Lines containing "Γυαλίσματος" should be pulled from the material below.
(Beginning of Records for the task)
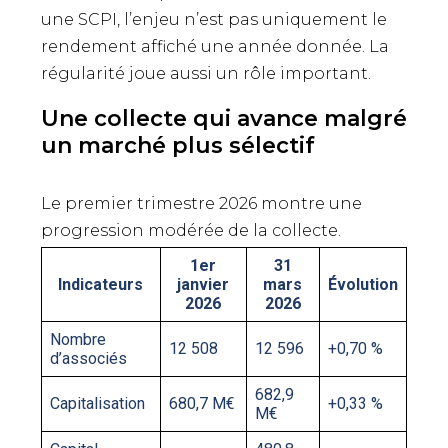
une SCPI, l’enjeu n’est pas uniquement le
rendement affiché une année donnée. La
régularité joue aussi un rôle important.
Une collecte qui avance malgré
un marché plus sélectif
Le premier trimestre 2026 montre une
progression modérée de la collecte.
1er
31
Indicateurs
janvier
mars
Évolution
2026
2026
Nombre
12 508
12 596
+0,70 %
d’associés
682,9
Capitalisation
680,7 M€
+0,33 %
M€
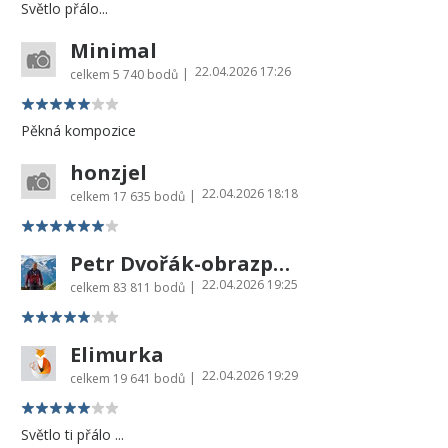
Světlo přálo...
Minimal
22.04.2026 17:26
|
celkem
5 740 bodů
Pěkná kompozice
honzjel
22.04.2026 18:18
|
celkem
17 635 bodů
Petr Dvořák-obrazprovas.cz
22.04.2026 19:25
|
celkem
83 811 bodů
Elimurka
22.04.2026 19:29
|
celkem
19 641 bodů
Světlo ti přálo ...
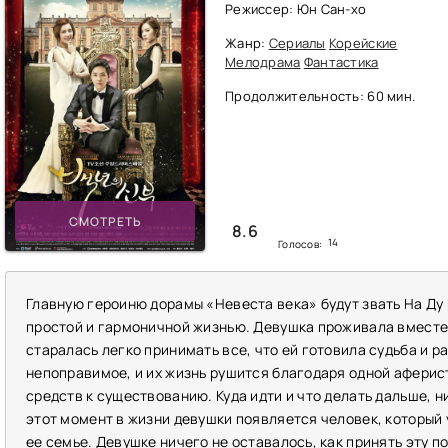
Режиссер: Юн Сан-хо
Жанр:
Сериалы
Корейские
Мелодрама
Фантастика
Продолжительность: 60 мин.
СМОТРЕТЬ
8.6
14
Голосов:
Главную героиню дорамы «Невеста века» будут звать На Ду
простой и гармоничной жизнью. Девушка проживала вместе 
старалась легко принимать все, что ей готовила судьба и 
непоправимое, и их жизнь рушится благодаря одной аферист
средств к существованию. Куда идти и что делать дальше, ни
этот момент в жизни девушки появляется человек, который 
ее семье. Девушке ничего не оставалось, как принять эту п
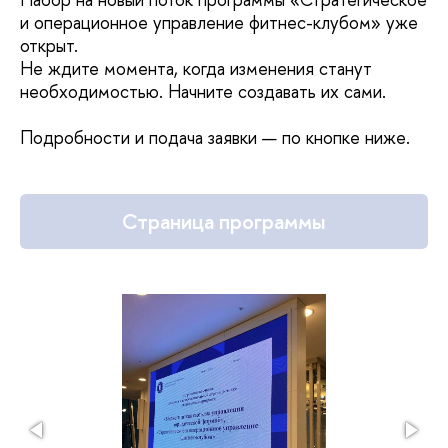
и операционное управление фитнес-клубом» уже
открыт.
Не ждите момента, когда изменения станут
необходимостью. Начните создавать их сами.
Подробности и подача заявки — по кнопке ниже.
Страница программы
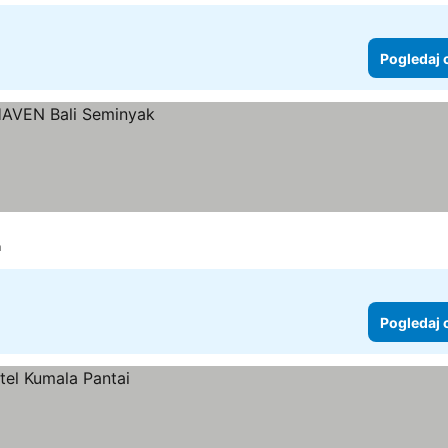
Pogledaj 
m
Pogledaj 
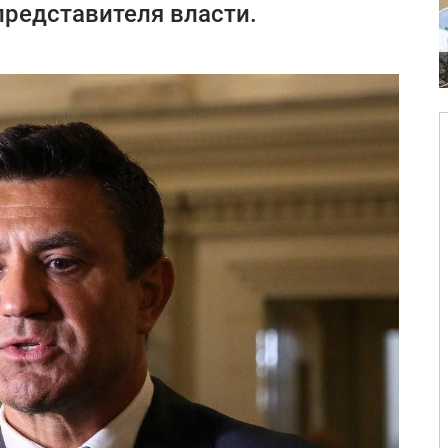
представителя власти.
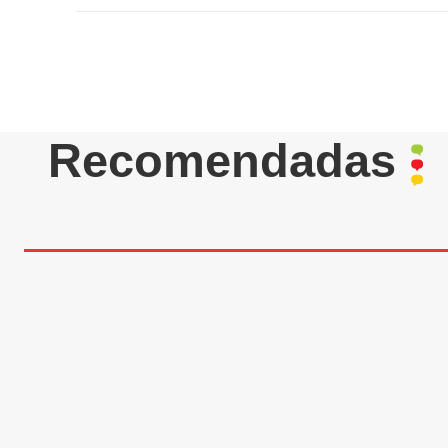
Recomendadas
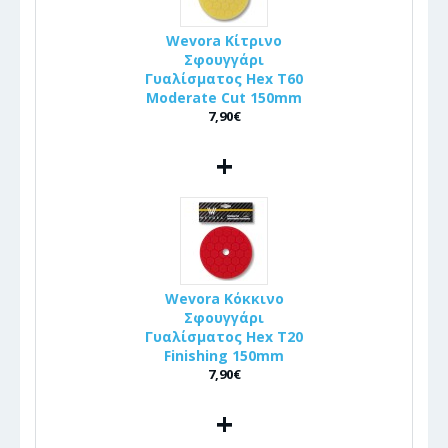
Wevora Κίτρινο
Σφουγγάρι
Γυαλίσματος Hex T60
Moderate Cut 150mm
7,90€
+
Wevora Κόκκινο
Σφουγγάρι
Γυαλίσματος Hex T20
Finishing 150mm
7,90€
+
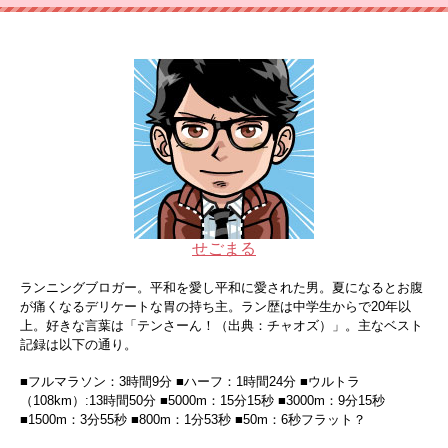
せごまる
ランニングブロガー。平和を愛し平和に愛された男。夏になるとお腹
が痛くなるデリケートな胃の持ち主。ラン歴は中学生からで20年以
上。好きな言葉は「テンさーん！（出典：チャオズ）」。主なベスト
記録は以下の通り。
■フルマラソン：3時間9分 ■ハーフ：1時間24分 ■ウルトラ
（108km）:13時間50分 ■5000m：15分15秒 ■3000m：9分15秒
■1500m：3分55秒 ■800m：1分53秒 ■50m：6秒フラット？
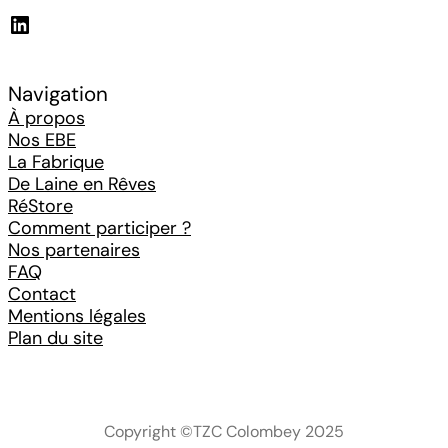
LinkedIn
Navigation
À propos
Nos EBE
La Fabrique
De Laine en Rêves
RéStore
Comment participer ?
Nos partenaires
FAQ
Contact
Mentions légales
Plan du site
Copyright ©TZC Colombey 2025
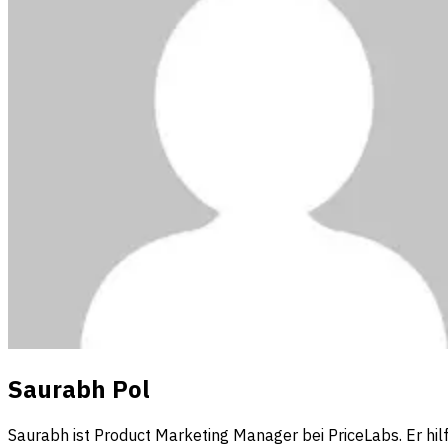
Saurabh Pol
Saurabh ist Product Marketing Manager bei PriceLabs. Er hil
(End of Records for the task)
** Solution to this exercise **
Γυαλίσματος Hex T60
Γυαλίσματος Hex T20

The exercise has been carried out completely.